Russia is trying to avoid disaster in Syria. After a Syrian surface-to-air missile battery accidentally shot down a Russian surveillance plane Sept. 17 while responding to an Israeli attack, Moscow is moving to secure Syria's airspace, as expected. Russian Defense Minister Sergei Shoigu announced Sept. 24 that his country would increase its support for Syria's air defense network in hopes of preventing future accidents and "ill-considered actions" by "hotheads" — namely, Israel. But Russia's actions won't stop Israel from carrying out airstrikes against Iranian assets in Syria. In fact, they may raise the risk of an escalation between Iran and Israel.
Stratfor's 2018 Fourth-Quarter Forecast noted that Russia would strive to contain Israel's actions against Iran in Syria to avoid a bigger conflict. Since Syrian forces accidentally shot down a Russian plane Sept. 17 — an incident for which Damascus blames Israel — Russia is hard at work trying to minimize the risk of regional escalation through efforts such as improving Syria's air defense network. Its attempts to deter further Israeli airstrikes will fail, however, and its reinforcements for the Syrian air defense network could just as easily aggravate the conflict.

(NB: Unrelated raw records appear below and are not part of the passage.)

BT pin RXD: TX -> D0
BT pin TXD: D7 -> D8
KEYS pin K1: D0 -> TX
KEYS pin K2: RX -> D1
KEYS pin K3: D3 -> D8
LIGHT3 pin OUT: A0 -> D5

Shoigu outlined a three-part plan for beefing up Syria's air defense. First, Russia will deliver S-300 long-range surface-to-air missile systems to the Syrian forces, which currently rely on the obsolete S-200 system for long-range air defense. Next, it will work to improve the Syrian air defense network's command and control functions to better detect targets — and to properly identify Russian aircraft. Finally, Russia will step up its use of electronic countermeasures, such as jamming devices, to interfere with Israeli combat aircraft going after targets in Syria. These steps will doubtless make it harder for Israel to carry out future airstrikes in Syria, but they won't stop the attacks. Using tactics like standoff missile attacks and deploying its new F-35 stealth fighter jets, Israel can mitigate the increased risk to its pilots. The country, in fact, has already announced its plans to continue striking at Iranian and Hezbollah targets in Syria.

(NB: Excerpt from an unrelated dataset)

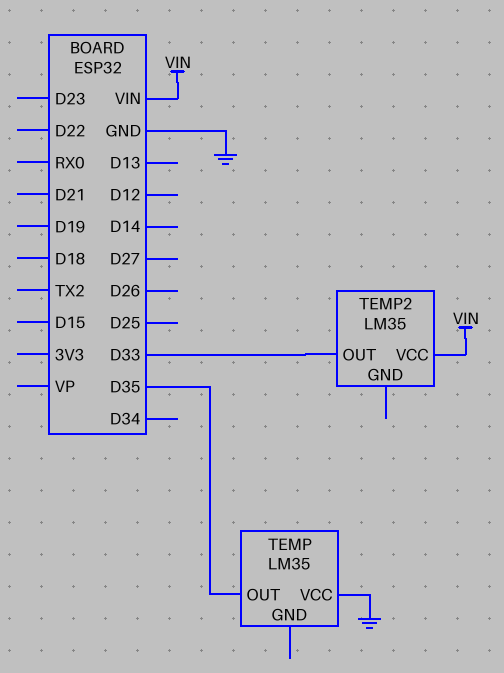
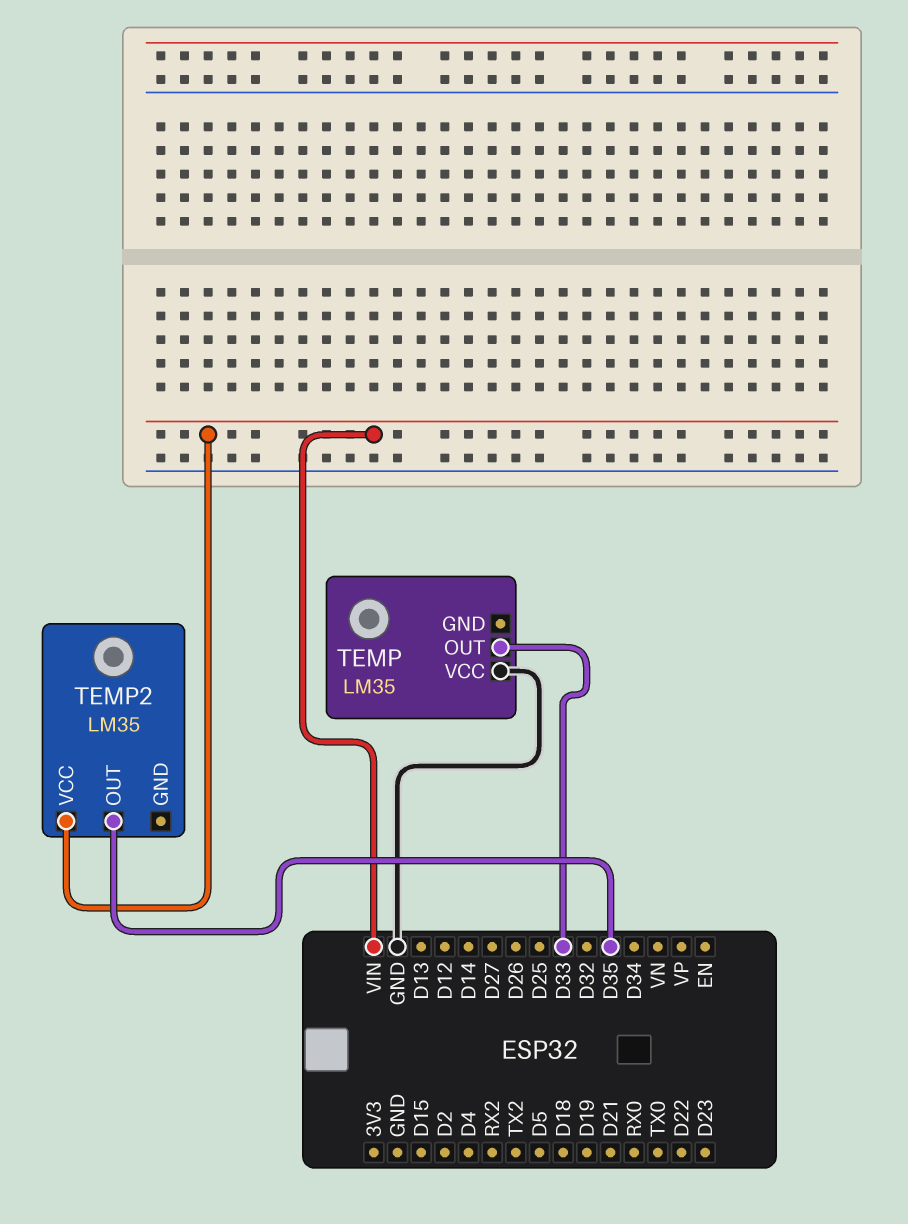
TEMP pin OUT: D35 -> D33
TEMP2 pin OUT: D33 -> D35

As Israel digs in, the danger now lies in the heightened threat of confrontation between its forces and Russian troops in Syria. Greater involvement in Syria's air defense network will afford Moscow more control over Syrian air defense operations to help minimize the risk of accidentally targeting friendly, neutral or civilian aircraft. But it will also put more Russian personnel on the firing line between Israel and Syria. Israel has made clear that it will not hesitate to fire on surface-to-air missile batteries that engage its aircraft. Depending on how involved Russian personnel become with the Syrian air defense network, that threat could extend to them.

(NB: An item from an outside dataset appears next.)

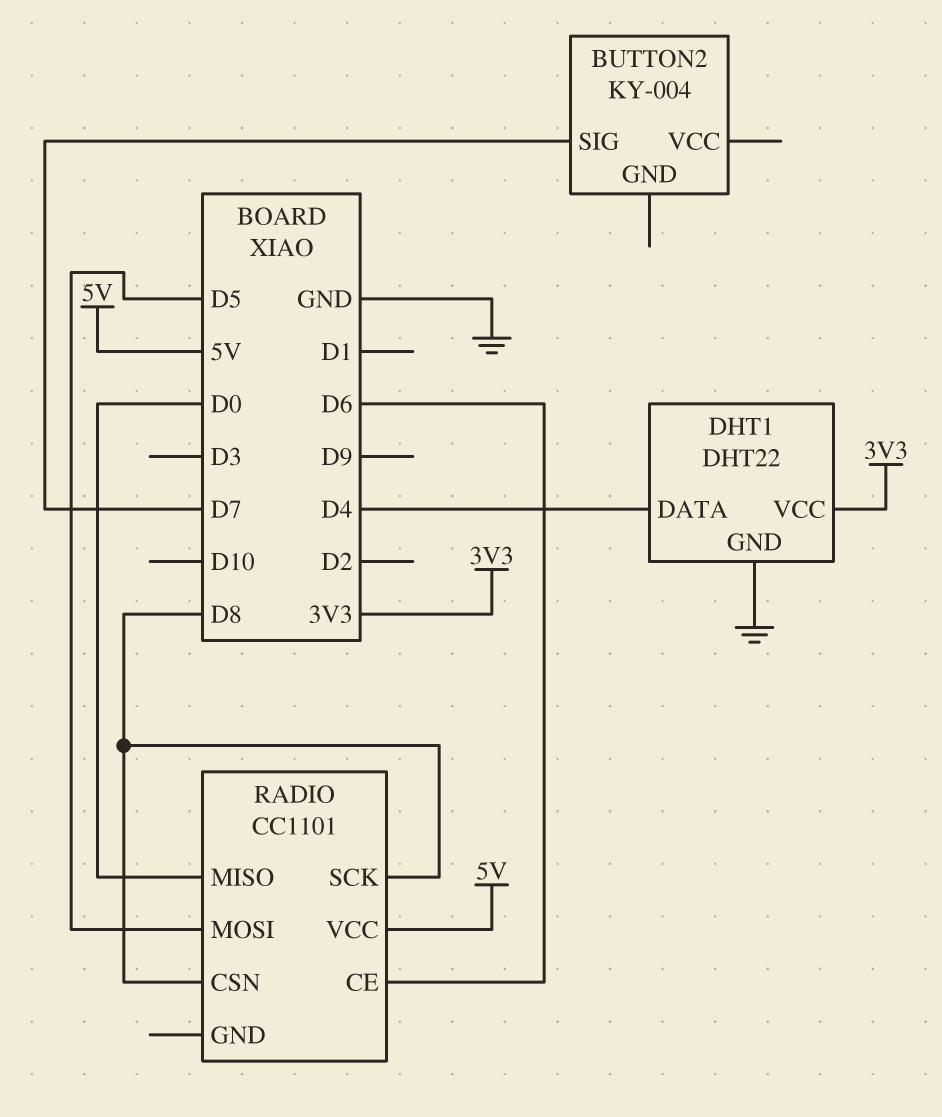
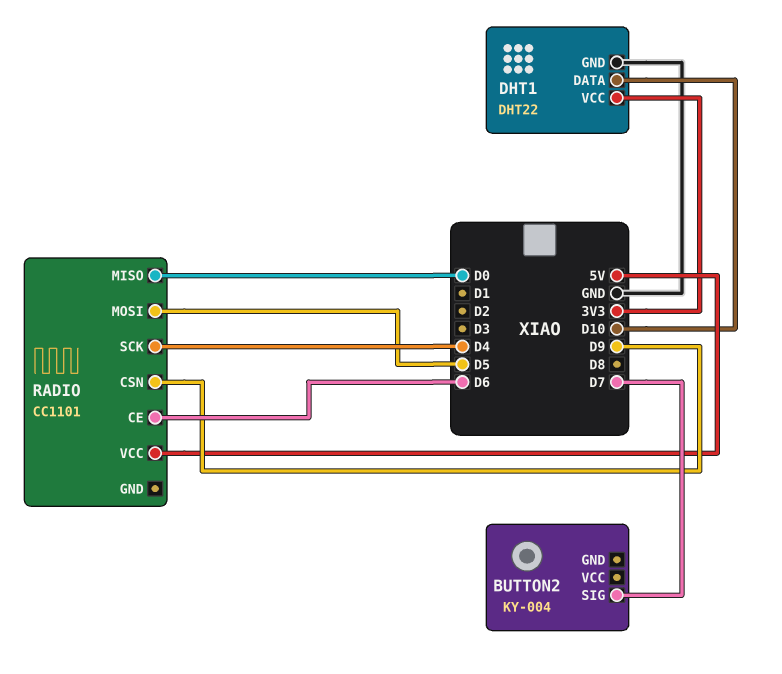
DHT1 pin DATA: D4 -> D10
RADIO pin CSN: D8 -> D9
RADIO pin SCK: D8 -> D4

Even if Russia manages to avoid casualties in future confrontations between the Syrian air defense network and Israeli aircraft, it could still suffer serious embarrassment. Israel could unleash a barrage of cruise missiles or anti-radiation missiles to knock out the S-300 air defense batteries that Russia is planning to give Syria. That would reflect poorly on Moscow, which has long touted the capabilities of its air defense systems, a prominent part of many of Russia's lucrative arms export deals. And short of overwhelming the S-300, Israel could undermine its reputation merely by continuing its airstrikes despite the system's presence in Syria. (By the same token, the new F-35s could lose their sheen if shot down; no weapon is invulnerable.) A less likely, though dangerous, possibility is that Russia will decide to ensure the success of its announced deterrence measures by operating its own air defense system against Israel.
Russia's attempts to prevent a larger conflict in Syria may well have the opposite effect. By threatening to thwart Israeli airstrikes, Moscow will only raise the risk that Syria's civil war will turn into a regional one.